Gönül bağı müzik programı gibi hemen hemen aynı formatta olan bir diğer yapım olan Gönülden gönüle programıdır. Bu programın yapımcıları arasında da yer alan gönüllere hitap etmesini çok iyi bilen bir “bilge” sanatçı Sayın Bünyamin Aksungur yer almaktadır. Programı, Türk dünyasına ve müziklerine çok yakışan; Kanal 7’deki müzik programından hatırladığımız Adile Kurt Karatepe hanımefendi ile birlikte sunan Aksungur; Gönülden gönüle programında her hafta bir konuyu işleyip; Azerbaycan, Kazakistan, Tataristan, Balkanlar, Kırım ve Anadolu müziklerinden örnekler vermektedir. Bu programda Türk devlet ve topluluklarının yaşadıkları coğrafyalarda söylenen ve okunan ezgilerin birbirleriyle ne kadar “yakın” olduğu sözleriyle, ritimleriyle ve müzikleriyle ortaya konmaktadır. Türk Dünyası’nda söylenen, şarkı, türkü, mahnı, ilahi gibi her türlü müzik çeşitlerinin icra edilmesiyle Türk dünyasının müzik kültürü ve birlikteliği sergilenmektedir.
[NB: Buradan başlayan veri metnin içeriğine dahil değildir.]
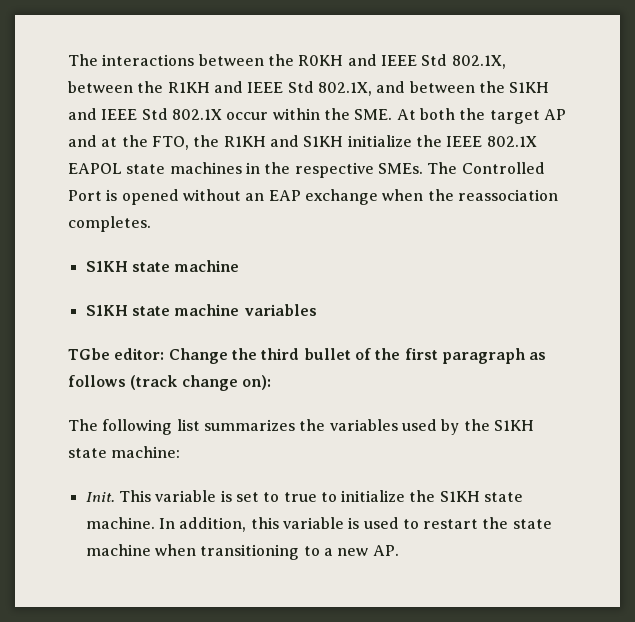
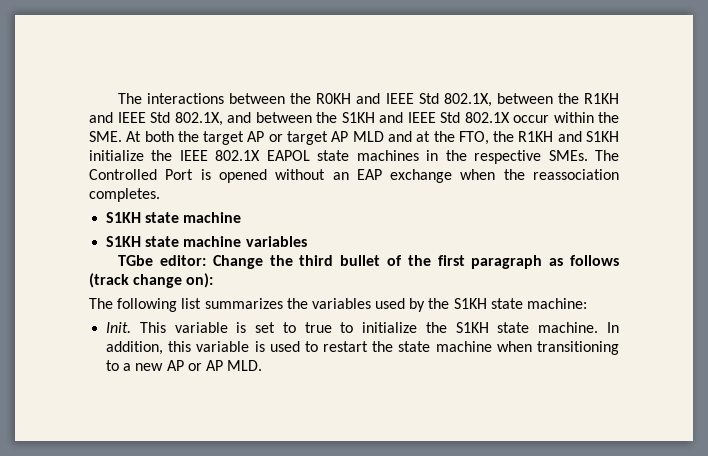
(566, 114) none -> [268,131,384,145] or target AP MLD
[372,545,399,556] AP. -> [166,360,263,371] AP or AP MLD.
Dağınık haldeki Türk dünyasının kültürlerini tanıtan, sevdiren, bunlardan haber veren ve bu vesile ile “çoklukta birliği” yansıtan “Gönülden gönüle” Gönül bağı” gibi programların, artarak daha da çeşitlenerek devam etmesi şarttır. Bunun için bu gibi programlar üretmek; ilgili kurumlar, yapımcılar ve müzik icracıları için kaçınılmaz bir vazife ve Türk dünyasının, en azından “kültürde birliği açısından” gereklilik olduğu gün gibi aşikârdır. Gönülden gönüle programının hemen hemen her programının ortak ezgisi olan şu güzel mısralarla yazımızı bitirelim.
“Özbek, Türkmen, Uygur, Tatar, Azer bir boydur.
Kara kalpak, Kırgız, Kazak bunlar bir soydur.”